• [To-do item] Arrange every line of the material below into a Markdown table with two columns, "No." and "Line text." Number the rows in order and omit blank lines.
+++ Data in this exercise
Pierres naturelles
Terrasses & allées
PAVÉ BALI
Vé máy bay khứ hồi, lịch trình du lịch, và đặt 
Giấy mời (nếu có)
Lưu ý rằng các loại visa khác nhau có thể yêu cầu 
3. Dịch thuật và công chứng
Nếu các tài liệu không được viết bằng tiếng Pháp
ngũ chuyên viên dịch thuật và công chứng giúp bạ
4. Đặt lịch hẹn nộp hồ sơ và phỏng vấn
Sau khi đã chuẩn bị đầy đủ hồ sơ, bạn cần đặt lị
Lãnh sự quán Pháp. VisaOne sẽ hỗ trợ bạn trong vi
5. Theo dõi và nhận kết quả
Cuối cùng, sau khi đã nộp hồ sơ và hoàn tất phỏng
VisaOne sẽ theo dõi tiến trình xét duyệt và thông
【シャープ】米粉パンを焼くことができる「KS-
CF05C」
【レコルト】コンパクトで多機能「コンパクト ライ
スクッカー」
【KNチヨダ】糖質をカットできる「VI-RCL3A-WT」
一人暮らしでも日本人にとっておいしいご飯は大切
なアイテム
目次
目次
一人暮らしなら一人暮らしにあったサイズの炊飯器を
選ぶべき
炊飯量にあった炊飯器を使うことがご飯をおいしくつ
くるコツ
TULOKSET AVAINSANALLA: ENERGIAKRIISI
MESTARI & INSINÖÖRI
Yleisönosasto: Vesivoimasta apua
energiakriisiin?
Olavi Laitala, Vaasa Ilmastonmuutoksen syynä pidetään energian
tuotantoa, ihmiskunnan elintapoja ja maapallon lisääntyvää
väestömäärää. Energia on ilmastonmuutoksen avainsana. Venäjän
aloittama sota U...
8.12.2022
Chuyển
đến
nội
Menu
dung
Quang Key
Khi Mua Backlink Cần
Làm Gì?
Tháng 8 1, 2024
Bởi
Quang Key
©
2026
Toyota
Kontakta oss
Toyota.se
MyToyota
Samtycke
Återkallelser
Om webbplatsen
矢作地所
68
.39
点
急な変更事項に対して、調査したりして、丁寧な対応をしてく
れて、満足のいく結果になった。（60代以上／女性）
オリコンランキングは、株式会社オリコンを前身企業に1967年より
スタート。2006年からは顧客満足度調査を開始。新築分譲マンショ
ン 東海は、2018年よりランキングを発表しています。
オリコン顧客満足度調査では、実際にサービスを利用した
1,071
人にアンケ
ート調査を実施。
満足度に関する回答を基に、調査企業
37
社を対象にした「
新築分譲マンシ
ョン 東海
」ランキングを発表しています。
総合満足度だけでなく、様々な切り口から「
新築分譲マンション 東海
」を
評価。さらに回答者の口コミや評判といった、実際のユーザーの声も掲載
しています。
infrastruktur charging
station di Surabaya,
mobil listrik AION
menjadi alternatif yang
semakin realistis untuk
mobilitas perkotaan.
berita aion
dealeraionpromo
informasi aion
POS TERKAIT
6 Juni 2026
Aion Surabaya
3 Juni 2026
++++++
• [Exercise solution]
| No. | Line text |
|---|---|
| 1 | Pierres naturelles |
| 2 | Terrasses & allées |
| 3 | PAVÉ BALI |
| 4 | Vé máy bay khứ hồi, lịch trình du lịch, và đặt  |
| 5 | Giấy mời (nếu có) |
| 6 | Lưu ý rằng các loại visa khác nhau có thể yêu cầu  |
| 7 | 3. Dịch thuật và công chứng |
| 8 | Nếu các tài liệu không được viết bằng tiếng Pháp |
| 9 | ngũ chuyên viên dịch thuật và công chứng giúp bạ |
| 10 | 4. Đặt lịch hẹn nộp hồ sơ và phỏng vấn |
| 11 | Sau khi đã chuẩn bị đầy đủ hồ sơ, bạn cần đặt lị |
| 12 | Lãnh sự quán Pháp. VisaOne sẽ hỗ trợ bạn trong vi |
| 13 | 5. Theo dõi và nhận kết quả |
| 14 | Cuối cùng, sau khi đã nộp hồ sơ và hoàn tất phỏng |
| 15 | VisaOne sẽ theo dõi tiến trình xét duyệt và thông |
| 16 | 【シャープ】米粉パンを焼くことができる「KS- |
| 17 | CF05C」 |
| 18 | 【レコルト】コンパクトで多機能「コンパクト ライ |
| 19 | スクッカー」 |
| 20 | 【KNチヨダ】糖質をカットできる「VI-RCL3A-WT」 |
| 21 | 一人暮らしでも日本人にとっておいしいご飯は大切 |
| 22 | なアイテム |
| 23 | 目次 |
| 24 | 目次 |
| 25 | 一人暮らしなら一人暮らしにあったサイズの炊飯器を |
| 26 | 選ぶべき |
| 27 | 炊飯量にあった炊飯器を使うことがご飯をおいしくつ |
| 28 | くるコツ |
| 29 | TULOKSET AVAINSANALLA: ENERGIAKRIISI |
| 30 | MESTARI & INSINÖÖRI |
| 31 | Yleisönosasto: Vesivoimasta apua |
| 32 | energiakriisiin? |
| 33 | Olavi Laitala, Vaasa Ilmastonmuutoksen syynä pidetään energian |
| 34 | tuotantoa, ihmiskunnan elintapoja ja maapallon lisääntyvää |
| 35 | väestömäärää. Energia on ilmastonmuutoksen avainsana. Venäjän |
| 36 | aloittama sota U... |
| 37 | 8.12.2022 |
| 38 | Chuyển |
| 39 | đến |
| 40 | nội |
| 41 | Menu |
| 42 | dung |
| 43 | Quang Key |
| 44 | Khi Mua Backlink Cần |
| 45 | Làm Gì? |
| 46 | Tháng 8 1, 2024 |
| 47 | Bởi |
| 48 | Quang Key |
| 49 | © |
| 50 | 2026 |
| 51 | Toyota |
| 52 | Kontakta oss |
| 53 | Toyota.se |
| 54 | MyToyota |
| 55 | Samtycke |
| 56 | Återkallelser |
| 57 | Om webbplatsen |
| 58 | 矢作地所 |
| 59 | 68 |
| 60 | .39 |
| 61 | 点 |
| 62 | 急な変更事項に対して、調査したりして、丁寧な対応をしてく |
| 63 | れて、満足のいく結果になった。（60代以上／女性） |
| 64 | オリコンランキングは、株式会社オリコンを前身企業に1967年より |
| 65 | スタート。2006年からは顧客満足度調査を開始。新築分譲マンショ |
| 66 | ン 東海は、2018年よりランキングを発表しています。 |
| 67 | オリコン顧客満足度調査では、実際にサービスを利用した |
| 68 | 1,071 |
| 69 | 人にアンケ |
| 70 | ート調査を実施。 |
| 71 | 満足度に関する回答を基に、調査企業 |
| 72 | 37 |
| 73 | 社を対象にした「 |
| 74 | 新築分譲マンシ |
| 75 | ョン 東海 |
| 76 | 」ランキングを発表しています。 |
| 77 | 総合満足度だけでなく、様々な切り口から「 |
| 78 | 新築分譲マンション 東海 |
| 79 | 」を |
| 80 | 評価。さらに回答者の口コミや評判といった、実際のユーザーの声も掲載 |
| 81 | しています。 |
| 82 | infrastruktur charging |
| 83 | station di Surabaya, |
| 84 | mobil listrik AION |
| 85 | menjadi alternatif yang |
| 86 | semakin realistis untuk |
| 87 | mobilitas perkotaan. |
| 88 | berita aion |
| 89 | dealeraionpromo |
| 90 | informasi aion |
| 91 | POS TERKAIT |
| 92 | 6 Juni 2026 |
| 93 | Aion Surabaya |
| 94 | 3 Juni 2026 |